Tuesday, August 9, 2011

Unidentified Friendly Object: PAUL

Greg Mottola’s Paul may not have the emotional resonance of his two previous efforts (the excellent coming-of-age films Adventureland and Superbad), but it’s still decent entertainment. It’s a warm geeky embrace of a movie, a sci-fi action comedy, jam-packed with winking references. If you’re like me, the kind of person who can appreciate a collage of homage derived from nearly every notable piece of 70’s and 80’s sci-fi (from E.T., Star Wars, and Back to the Future to Aliens, Close Encounters of the Third Kind and Repo Man), you’re in for a treat. But even if every single reference flies over your head, I can’t imagine having the fun entirely pass you buy. Here’s a comedy that really knows how to utilize its talented cast as it builds a satisfying collection of set-ups and pay-offs. It’s an efficient sugary treat.

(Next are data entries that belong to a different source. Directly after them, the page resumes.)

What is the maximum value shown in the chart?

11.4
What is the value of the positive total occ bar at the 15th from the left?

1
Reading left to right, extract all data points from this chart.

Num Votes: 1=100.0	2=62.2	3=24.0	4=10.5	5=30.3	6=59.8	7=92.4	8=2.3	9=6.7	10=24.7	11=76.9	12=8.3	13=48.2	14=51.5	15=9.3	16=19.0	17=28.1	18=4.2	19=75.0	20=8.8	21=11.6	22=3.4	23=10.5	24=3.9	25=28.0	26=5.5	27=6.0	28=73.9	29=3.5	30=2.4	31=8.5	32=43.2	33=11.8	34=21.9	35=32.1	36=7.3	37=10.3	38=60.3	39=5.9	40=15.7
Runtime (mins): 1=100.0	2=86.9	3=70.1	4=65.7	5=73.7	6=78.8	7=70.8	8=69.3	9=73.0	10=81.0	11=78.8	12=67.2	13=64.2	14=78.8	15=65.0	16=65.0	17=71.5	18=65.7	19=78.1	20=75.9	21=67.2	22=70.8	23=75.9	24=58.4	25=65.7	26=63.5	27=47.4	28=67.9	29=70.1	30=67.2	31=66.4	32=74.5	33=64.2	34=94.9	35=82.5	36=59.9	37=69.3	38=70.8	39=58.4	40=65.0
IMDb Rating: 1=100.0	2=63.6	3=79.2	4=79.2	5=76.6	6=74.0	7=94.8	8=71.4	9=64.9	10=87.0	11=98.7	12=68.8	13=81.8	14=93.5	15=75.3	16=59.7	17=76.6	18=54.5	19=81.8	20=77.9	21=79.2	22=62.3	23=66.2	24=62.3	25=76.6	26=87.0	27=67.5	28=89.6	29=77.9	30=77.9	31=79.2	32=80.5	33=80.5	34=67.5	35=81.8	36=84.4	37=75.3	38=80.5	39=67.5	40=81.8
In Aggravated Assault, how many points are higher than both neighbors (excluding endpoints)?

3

Simon Pegg and Nick Frost, who also wrote the screenplay, star as two British nerds on an American road trip that starts at Comic-Con and winds its way through famous southwestern UFO hotspots like Area 51. While on a lonely stretch of road, they happen upon a car accident that introduces them to Paul (voiced by Seth Rogen), an escaped alien in desperate need of a ride. It turns out that this little green dude is on the run from the feds (a straight-laced Jason Bateman and two goofball underlings Bill Hader and Joe Lo Truglio) and he wants the nerds to help him flee to a remote patch of wilderness where he will meet his fellow aliens for a ride back to his home planet. Along the way, the trio picks up, under strange duress, a fundamentalist Christian woman (Kristen Wiig) who has a hard time believing in science, specifically that aliens are possible. What do you expect? Her T-shirt reads “Evolve This!” which accompanies a drawing of Jesus shooting Darwin in the face.

This is all so much broad shtick, that’s for sure. The characters are silly caricatures and the plot is just a mash of influences grafted onto a road movie. It’s a little disappointing see so much talent go towards something that, however much fun it provides moment to moment, comes up feeling awfully minor. But Mottola’s coming off of two great films and so are Frost and Pegg who together wrote and starred in director Edgar Wright’s Shaun of the Dead and Hot Fuzz, terrific, sneakily moving, satires of zombie and cop films respectively. There’s a sense that, however minor, a lot of earnest energy went into Paul. Perhaps there’s a feeling that this is simply talented people expending great amounts of effort on goofing off. It embodies a geeky love of the minor details of sci-fi lore. The cast gamely throws itself into the ridiculousness and Mottola, with cinematographer Lawrence Sher, has a nice eye for slick widescreen southwestern spaces in which to arrange his silly, splashy, sometimes explosive, gags.

Its sense of slightness and its sense of humor ultimately balance each other out and Paul evens out at a reasonably enjoyable level of fun. Despite a few too many gay panic jokes, it’s theme of acceptance and open-mindedness is ultimately welcome. The comedy is a self-reflexive and self-aggrandizing look at fandom that posits that neat sci-fi spectacles can draw people together. That may not be exactly true, sci-fi fanboys can be awfully vicious, but if the world at large were as giddily geeky as these characters, people just might have a few more reasons to get along, bonding over the cool little moments found in cult classics.